**Text section:**
KNN - Max Heap k=1: 
[[(2,  5.91607978)]
 [(2, 22.91287847)]]
KNN - Max Heap k=2: 
[[(1,  8.94427191) (2,  5.91607978)]
 [(1, 27.38612788) (2, 22.91287847)]]
KNN - Max Heap k=3: 
[[(0, 14.96662955) (1,  8.94427191) (2,  5.91607978)]
 [(0, 33.67491648) (1, 27.38612788) (2, 22.91287847)]]


## KNN Brute Force - Median of Medians To Find Top K
Here we use brute force KNN to find find all distances, then we will use the Median of Medians algorithm to find the smallest K. Finding smallest K will have a time complexity of O(n).

### Median of Medians
Median of Medians is an selection algorithm that finds the kth order statistic of an unordered list in O(n) time complexity. To find the smallest k, we will find the kth order statistic and then find all elements equal to or smaller than that order statistic.

**Supplied information:**
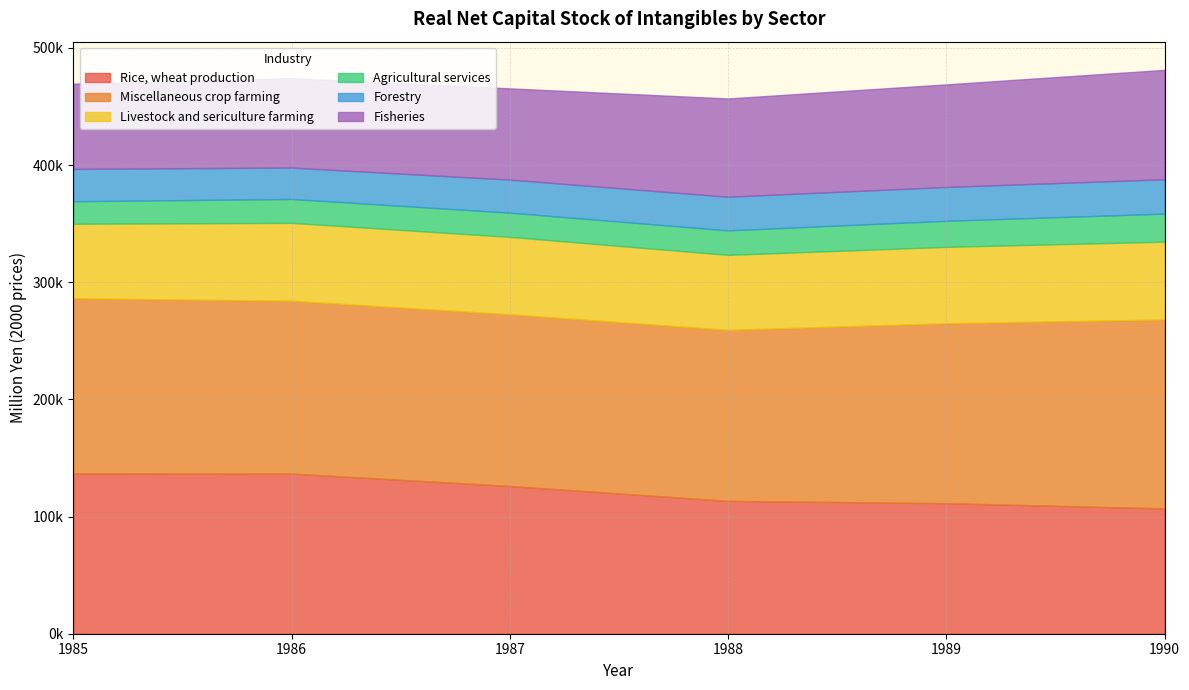

Which series has the largest range (max minus min)?

Rice, wheat production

**Activity list:**
a: In the KNN text above, rewrite the paragraph that begins "Median of Medians is" as a short bulleted list that keeps its main facts.
b: Translate this sentence from the KNN text into Spanish: "Finding smallest K will have a time complexity of O(n)."
c: In the KNN text, which algorithm is used to find the smallest K once brute force has computed all distances?

**Answers to the exercise:**
a:
- Median of Medians is a selection algorithm.
- It finds the kth order statistic of an unordered list in O(n) time.
- To get the smallest k, the kth order statistic is found first.
- Then all elements equal to or smaller than that order statistic are taken.

b: Encontrar los K más pequeños tendrá una complejidad temporal de O(n).

c: The Median of Medians algorithm.